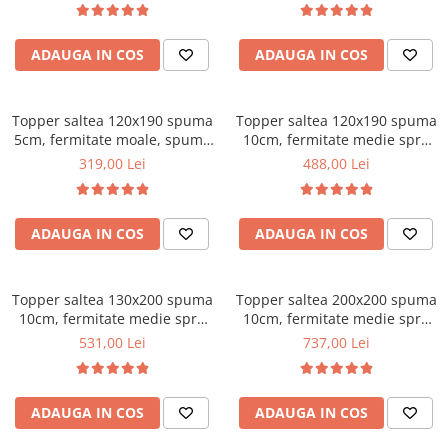
vara-iarna, sistem aerisire
Mese gradinita
perimetral, Saltex
Scaune gradinita
ADAUGA IN COS
ADAUGA IN COS
Set mese si scaune gradinita
Mobilier copii
Topper saltea 120x190 spuma
Topper saltea 120x190 spuma
Mobila camera copii
5cm, fermitate moale, spuma
10cm, fermitate medie spre
poliuretanica, husa fixa
tare, spuma poliuretanica,
Scaune birou pentru copii
319,00 Lei
488,00 Lei
matlasata, microfibra, Saltsib
husa fixa matlasata,
Saltele patuturi copii
microfibra, Saltsib
Paturi copii
ADAUGA IN COS
ADAUGA IN COS
Masa si scaune gradinita
Seturi comode living si dormitor
Topper saltea 130x200 spuma
Topper saltea 200x200 spuma
10cm, fermitate medie spre
10cm, fermitate medie spre
tare, spuma poliuretanica,
tare, spuma poliuretanica,
531,00 Lei
737,00 Lei
husa fixa matlasata,
husa fixa matlasata,
microfibra, Saltsib
microfibra, Saltsib
ADAUGA IN COS
ADAUGA IN COS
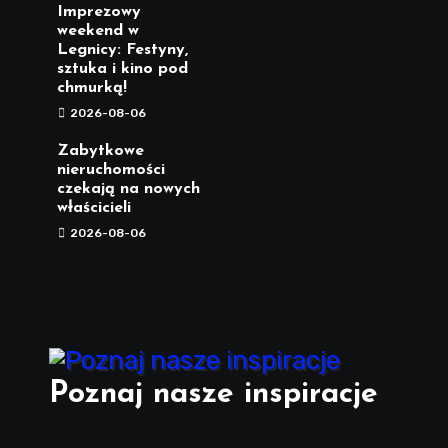
Imprezowy
weekend w
Legnicy: Festyny,
sztuka i kino pod
chmurką!
2026-08-06
Zabytkowe
nieruchomości
czekają na nowych
właścicieli
2026-08-06
Poznaj nasze inspiracje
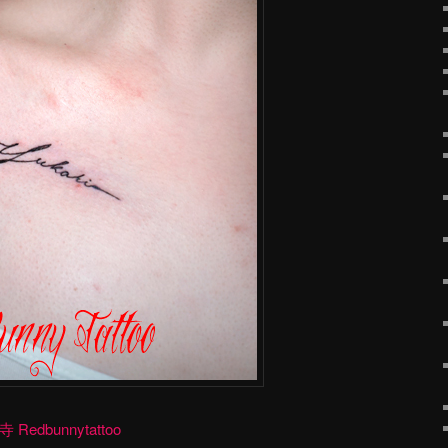
dbunnytattoo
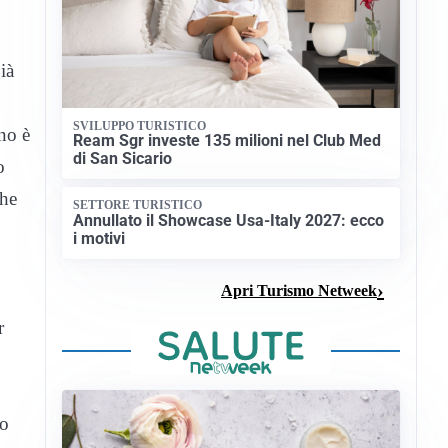
già
SVILUPPO TURISTICO
no è
Ream Sgr investe 135 milioni nel Club Med
di San Sicario
o
che
SETTORE TURISTICO
Annullato il Showcase Usa-Italy 2027: ecco
i motivi
Apri Turismo Netweek
r
5
no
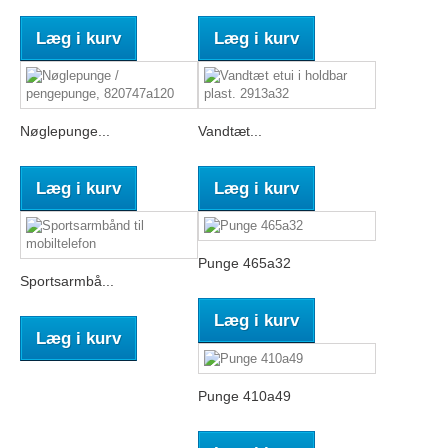
Læg i kurv
Læg i kurv
Nøglepunge...
Vandtæt...
Læg i kurv
Læg i kurv
Punge 465a32
Sportsarmbå...
Læg i kurv
Læg i kurv
Punge 410a49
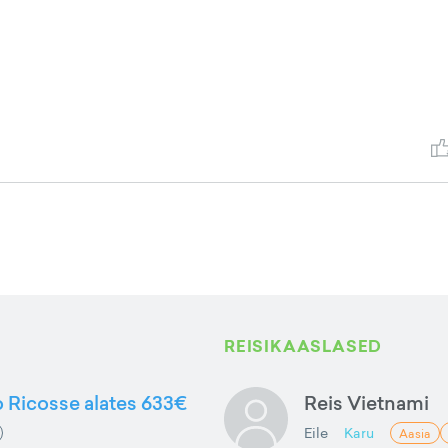
REISIKAASLASED
to Ricosse alates 633€
Reis Vietnami
Eile
Karu
Aasia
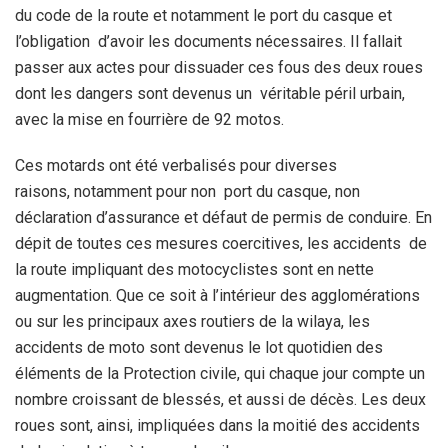
du
code de la route et notamment le port du casque et
l’obligation
d’avoir les documents nécessaires. Il fallait
passer aux actes pour
dissuader ces fous des deux roues
dont les dangers sont devenus un
véritable péril urbain,
avec la mise en fourrière de 92 motos.
Ces
motards ont été verbalisés pour diverses
raisons, notamment pour non
port du casque, non
déclaration d’assurance et défaut de permis
de conduire. En
dépit de toutes ces mesures coercitives, les accidents
de
la route impliquant des motocyclistes sont en nette
augmentation.
Que ce soit à l’intérieur des agglomérations
ou sur les principaux
axes routiers de la wilaya, les
accidents de moto sont
devenus le lot quotidien des
éléments de la Protection civile, qui
chaque jour compte un
nombre croissant de
blessés, et aussi de décès. Les deux
roues sont, ainsi, impliquées dans la moitié des
accidents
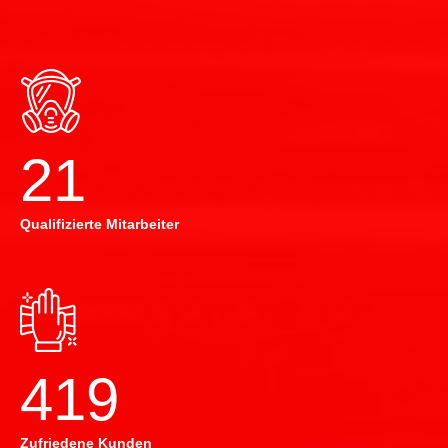
22
Qualifizierte Mitarbeiter
420
Zufriedene Kunden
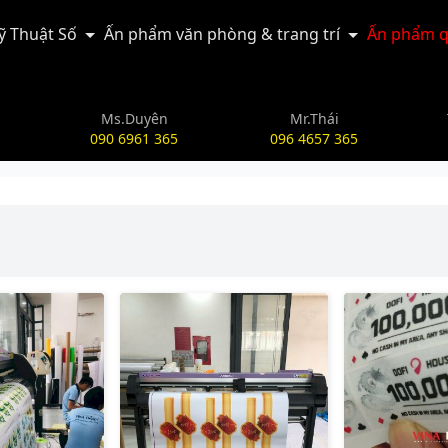
Kỹ Thuật Số
Ấn phẩm văn phòng & trang trí
Ấn phẩm q
Ms.Duyên
Mr.Thái
090 6961 365
096 4657 365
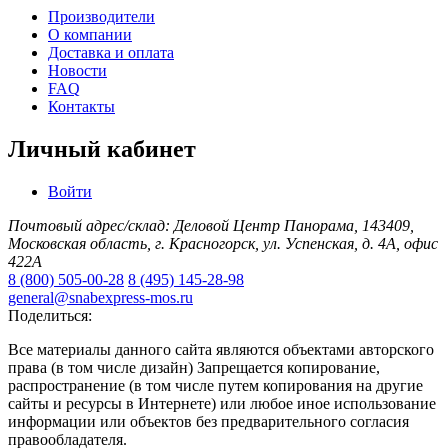
Производители
О компании
Доставка и оплата
Новости
FAQ
Контакты
Личный кабинет
Войти
Почтовый адрес/склад: Деловой Центр Панорама, 143409,
Московская область, г. Красногорск, ул. Успенская, д. 4А, офис
422А
8 (800) 505-00-28
8 (495) 145-28-98
general@snabexpress-mos.ru
Поделиться:
Все материалы данного сайта являются объектами авторского
права (в том числе дизайн) Запрещается копирование,
распространение (в том числе путем копирования на другие
сайты и ресурсы в Интернете) или любое иное использование
информации или объектов без предварительного согласия
правообладателя.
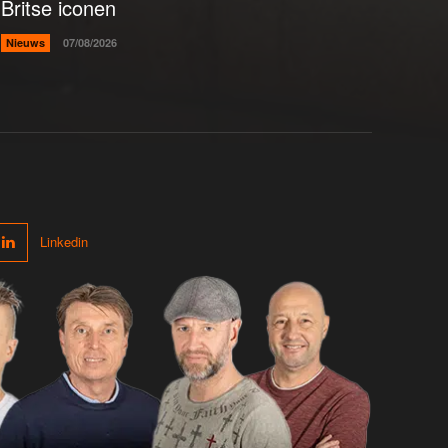
Britse iconen
Nieuws
07/08/2026
Linkedin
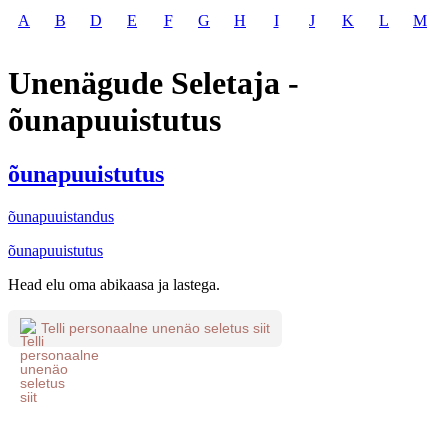
A
B
D
E
F
G
H
I
J
K
L
M
Unenägude Seletaja -
õunapuuistutus
õunapuuistutus
õunapuuistandus
õunapuuistutus
Head elu oma abikaasa ja lastega.
Telli personaalne unenäo seletus siit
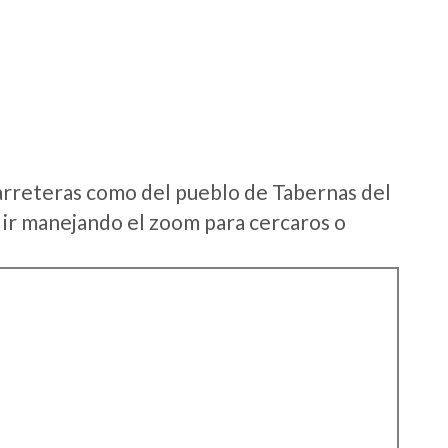
arreteras como del pueblo de Tabernas del
ir manejando el zoom para cercaros o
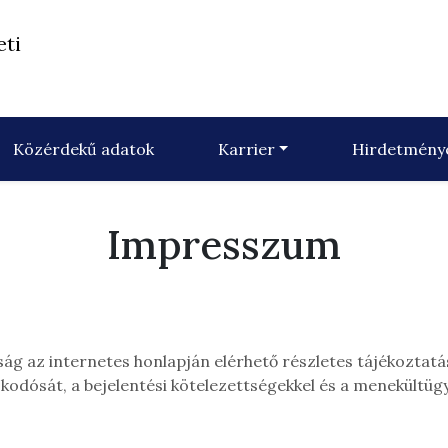
eti
Közérdekű adatok
Karrier
Hirdetmény
Impresszum
 az internetes honlapján elérhető részletes tájékoztatássa
odósát, a bejelentési kötelezettségekkel és a menekültügy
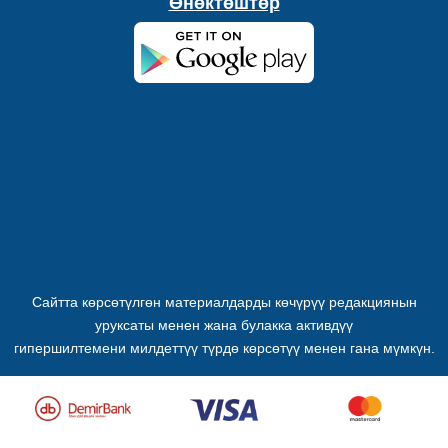
Өнөктөштөр
Сайтта көрсөтүлгөн материалдарды көчүрүү редакциянын
уруксаты менен жана булакка активдүү
гипершилтемени милдеттүү түрдө көрсөтүү менен гана мүмкүн.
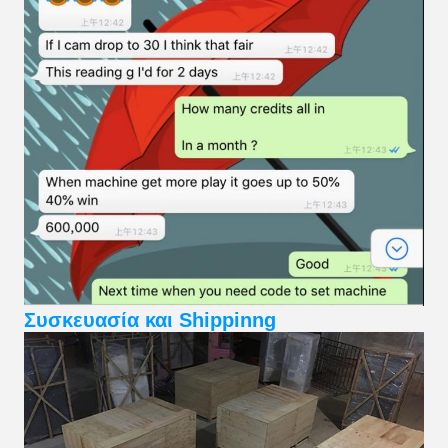
Συσκευασία και Shippinng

What you have to do:
Going through the data, tally the lines containing "copii" and report only the result.

Finished task:
5